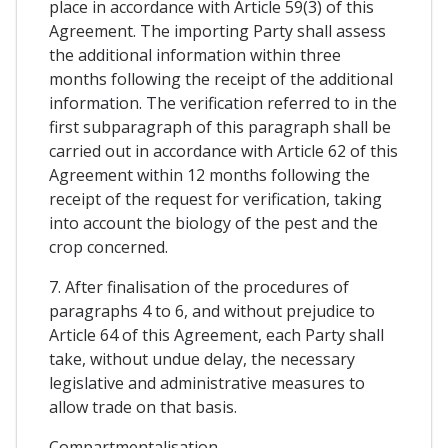
place in accordance with Article 59(3) of this
Agreement. The importing Party shall assess
the additional information within three
months following the receipt of the additional
information. The verification referred to in the
first subparagraph of this paragraph shall be
carried out in accordance with Article 62 of this
Agreement within 12 months following the
receipt of the request for verification, taking
into account the biology of the pest and the
crop concerned.
7. After finalisation of the procedures of
paragraphs 4 to 6, and without prejudice to
Article 64 of this Agreement, each Party shall
take, without undue delay, the necessary
legislative and administrative measures to
allow trade on that basis.
Compartmentalisation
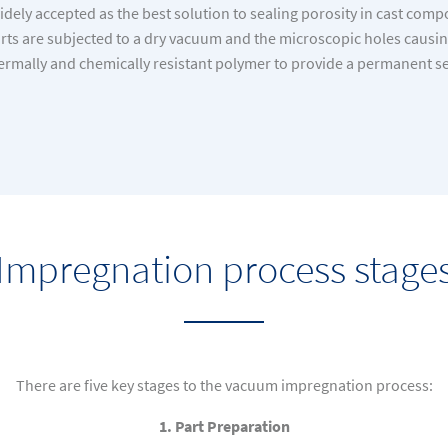
dely accepted as the best solution to sealing porosity in cast com
ts are subjected to a dry vacuum and the microscopic holes causing 
ermally and chemically resistant polymer to provide a permanent se
Impregnation process stage
There are five key stages to the vacuum impregnation process:
1. Part Preparation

========

Your assignment: Rewrite the text lines from all the records above as one numbered list, skipping any blank lines and leaving out the pictures.

Exercise solution:
1. place in accordance with Article 59(3) of this
2. Agreement. The importing Party shall assess
3. the additional information within three
4. months following the receipt of the additional
5. information. The verification referred to in the
6. first subparagraph of this paragraph shall be
7. carried out in accordance with Article 62 of this
8. Agreement within 12 months following the
9. receipt of the request for verification, taking
10. into account the biology of the pest and the
11. crop concerned.
12. 7. After finalisation of the procedures of
13. paragraphs 4 to 6, and without prejudice to
14. Article 64 of this Agreement, each Party shall
15. take, without undue delay, the necessary
16. legislative and administrative measures to
17. allow trade on that basis.
18. Compartmentalisation
19. dely accepted as the best solution to sealing porosity in cast com
20. ts are subjected to a dry vacuum and the microscopic holes causing 
21. ermally and chemically resistant polymer to provide a permanent se
22. Impregnation process stage
23. There are five key stages to the vacuum impregnation process:
24. 1. Part Preparation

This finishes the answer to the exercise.